● **Request**: When you return the data, keep every word exact and include none of the images.
== Information provided ==
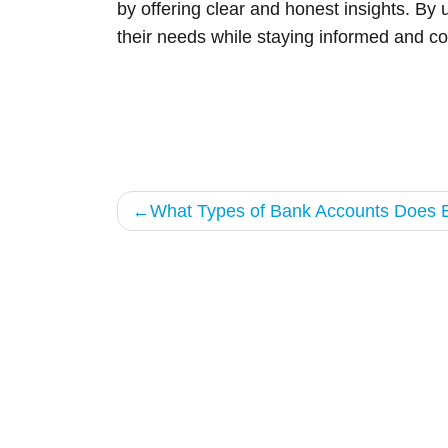
by offering clear and honest insights. By 
their needs while staying informed and co
Post
What Types of Bank Accounts Does E
navigation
===
● **Answer section**:
by offering clear and honest insights. By 
their needs while staying informed and co
Post
What Types of Bank Accounts Does E
navigation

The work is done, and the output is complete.